Many of them are retirees and working-class white voters who are wary of government’s role in their lives and who have tended to vote for Republicans in recent years, even as they take advantage of tax credits and government assistance.

In addition, In the video, Romney accused supporters of Democratic President Barack Obama of paying no income tax. “These are people who pay no income tax,” he said. “Forty-seven percent of Americans pay no income tax.”

In fact, about 46 percent of U.S. households paid no federal income tax in 2011, according to the Tax Policy Center, a centrist think tank in Washington, D.C.

At the same time, almost two-thirds of those who paid no income tax did pay employment tax to support the Social Security pension program and the Medicare healthcare program, the center said.

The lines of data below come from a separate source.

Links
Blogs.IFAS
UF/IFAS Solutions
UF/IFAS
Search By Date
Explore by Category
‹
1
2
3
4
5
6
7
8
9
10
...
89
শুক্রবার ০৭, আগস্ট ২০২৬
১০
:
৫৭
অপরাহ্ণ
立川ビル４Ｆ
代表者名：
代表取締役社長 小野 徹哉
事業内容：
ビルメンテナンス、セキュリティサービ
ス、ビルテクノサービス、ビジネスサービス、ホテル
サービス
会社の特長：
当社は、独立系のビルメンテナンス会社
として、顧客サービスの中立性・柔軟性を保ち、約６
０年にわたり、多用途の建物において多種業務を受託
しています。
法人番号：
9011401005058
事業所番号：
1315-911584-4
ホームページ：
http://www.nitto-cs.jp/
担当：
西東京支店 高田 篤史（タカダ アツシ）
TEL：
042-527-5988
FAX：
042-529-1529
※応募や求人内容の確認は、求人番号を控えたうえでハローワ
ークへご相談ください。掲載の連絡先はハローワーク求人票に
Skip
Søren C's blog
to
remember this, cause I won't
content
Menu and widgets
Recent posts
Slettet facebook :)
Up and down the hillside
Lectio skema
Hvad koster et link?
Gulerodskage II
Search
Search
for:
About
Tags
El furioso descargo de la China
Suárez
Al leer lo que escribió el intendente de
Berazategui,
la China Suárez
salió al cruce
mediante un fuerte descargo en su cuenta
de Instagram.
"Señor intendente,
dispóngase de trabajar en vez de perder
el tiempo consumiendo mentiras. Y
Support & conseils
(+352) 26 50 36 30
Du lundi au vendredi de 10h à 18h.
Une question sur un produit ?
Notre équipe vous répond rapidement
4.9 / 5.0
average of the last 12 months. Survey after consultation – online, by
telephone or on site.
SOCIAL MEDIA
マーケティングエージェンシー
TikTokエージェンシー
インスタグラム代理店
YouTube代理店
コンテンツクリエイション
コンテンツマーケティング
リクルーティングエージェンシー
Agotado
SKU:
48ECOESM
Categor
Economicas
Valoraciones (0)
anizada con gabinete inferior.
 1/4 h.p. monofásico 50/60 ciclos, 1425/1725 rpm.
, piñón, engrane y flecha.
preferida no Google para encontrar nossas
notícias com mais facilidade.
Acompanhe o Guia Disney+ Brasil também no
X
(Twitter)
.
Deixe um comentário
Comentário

“There’s a feeling of almost that this thing’s in free fall,” a Republican consultant with deep experience on Capitol Hill and extensive contacts in the Romney campaign told The Huff Post.

“When campaigns spend an enormous amount of time trying to figure out why they’re broken, I don’t know if they ever come back,” said this Republican, who like others who spoke about their frustration, did not want to be identified.

Meanwhile, in an interview with Fox News’s Neil Cavuto on Tuesday, Romney continued to stand by his statements in the secretly recorded donor video.

“We were of course talking about a campaign and about how he’s going to get half the vote,” Romney said. “And frankly we have two very different views of America. Those that are dependent on government and those that think government’s job is to redistribute — I’m not going to get them,” he said later.

“I do believe we should have enough jobs and enough take-home pay to allow people to pay taxes,” Romney said. “I think people would like to be paying taxes.”